> Exercise directions: For the listing that follows, give again exactly the lines from the one with "Scientific Publications" to the one with "reproduction are low and a reproductive mode", including both.

> Extracted material:
=== Begin Enclosure ===
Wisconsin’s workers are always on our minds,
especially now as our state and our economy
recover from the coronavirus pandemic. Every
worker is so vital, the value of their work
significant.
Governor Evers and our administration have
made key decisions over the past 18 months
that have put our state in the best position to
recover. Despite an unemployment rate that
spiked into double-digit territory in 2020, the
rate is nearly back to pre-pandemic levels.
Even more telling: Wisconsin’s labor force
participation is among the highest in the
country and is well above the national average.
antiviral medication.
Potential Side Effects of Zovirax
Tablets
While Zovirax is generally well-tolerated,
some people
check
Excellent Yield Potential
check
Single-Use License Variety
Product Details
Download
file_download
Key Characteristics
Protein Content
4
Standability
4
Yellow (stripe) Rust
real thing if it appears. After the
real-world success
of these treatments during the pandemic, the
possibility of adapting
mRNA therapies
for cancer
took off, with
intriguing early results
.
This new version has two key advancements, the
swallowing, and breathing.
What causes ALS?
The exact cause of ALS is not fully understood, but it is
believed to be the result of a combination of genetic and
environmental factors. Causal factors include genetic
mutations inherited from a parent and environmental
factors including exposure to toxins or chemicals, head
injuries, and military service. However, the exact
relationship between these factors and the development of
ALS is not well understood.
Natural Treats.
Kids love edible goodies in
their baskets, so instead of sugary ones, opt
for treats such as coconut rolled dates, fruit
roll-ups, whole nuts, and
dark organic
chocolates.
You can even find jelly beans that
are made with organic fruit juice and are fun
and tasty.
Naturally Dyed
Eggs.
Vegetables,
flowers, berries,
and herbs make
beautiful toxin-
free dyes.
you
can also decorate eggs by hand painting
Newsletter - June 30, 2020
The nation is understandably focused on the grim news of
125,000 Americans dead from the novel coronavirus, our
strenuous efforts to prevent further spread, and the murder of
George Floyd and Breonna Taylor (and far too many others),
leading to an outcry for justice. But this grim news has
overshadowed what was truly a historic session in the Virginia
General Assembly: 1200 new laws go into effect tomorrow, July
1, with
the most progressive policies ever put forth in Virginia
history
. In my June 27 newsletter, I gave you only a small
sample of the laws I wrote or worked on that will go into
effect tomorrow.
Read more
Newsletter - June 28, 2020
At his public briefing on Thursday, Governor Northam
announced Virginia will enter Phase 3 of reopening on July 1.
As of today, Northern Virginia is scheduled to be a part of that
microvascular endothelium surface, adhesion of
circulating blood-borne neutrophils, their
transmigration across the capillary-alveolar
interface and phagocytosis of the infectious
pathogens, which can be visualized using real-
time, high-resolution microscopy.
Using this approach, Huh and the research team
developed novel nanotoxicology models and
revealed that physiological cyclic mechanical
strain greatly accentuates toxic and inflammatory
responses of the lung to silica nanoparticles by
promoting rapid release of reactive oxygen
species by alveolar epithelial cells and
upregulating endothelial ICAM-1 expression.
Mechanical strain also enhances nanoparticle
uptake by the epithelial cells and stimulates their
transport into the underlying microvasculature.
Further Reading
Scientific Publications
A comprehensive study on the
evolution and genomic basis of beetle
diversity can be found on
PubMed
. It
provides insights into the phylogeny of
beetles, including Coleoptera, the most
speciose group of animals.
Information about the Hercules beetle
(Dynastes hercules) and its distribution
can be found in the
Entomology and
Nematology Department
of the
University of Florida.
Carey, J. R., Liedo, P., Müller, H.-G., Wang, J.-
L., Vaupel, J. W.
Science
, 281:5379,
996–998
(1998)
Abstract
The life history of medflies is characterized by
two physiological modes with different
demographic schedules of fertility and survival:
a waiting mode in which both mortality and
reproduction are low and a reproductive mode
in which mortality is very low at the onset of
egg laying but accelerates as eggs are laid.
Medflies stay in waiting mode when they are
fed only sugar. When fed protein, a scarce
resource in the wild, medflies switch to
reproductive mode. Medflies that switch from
=== End Enclosure ===
> The answer:
Scientific Publications
A comprehensive study on the
evolution and genomic basis of beetle
diversity can be found on
PubMed
. It
provides insights into the phylogeny of
beetles, including Coleoptera, the most
speciose group of animals.
Information about the Hercules beetle
(Dynastes hercules) and its distribution
can be found in the
Entomology and
Nematology Department
of the
University of Florida.
Carey, J. R., Liedo, P., Müller, H.-G., Wang, J.-
L., Vaupel, J. W.
Science
, 281:5379,
996–998
(1998)
Abstract
The life history of medflies is characterized by
two physiological modes with different
demographic schedules of fertility and survival:
a waiting mode in which both mortality and
reproduction are low and a reproductive mode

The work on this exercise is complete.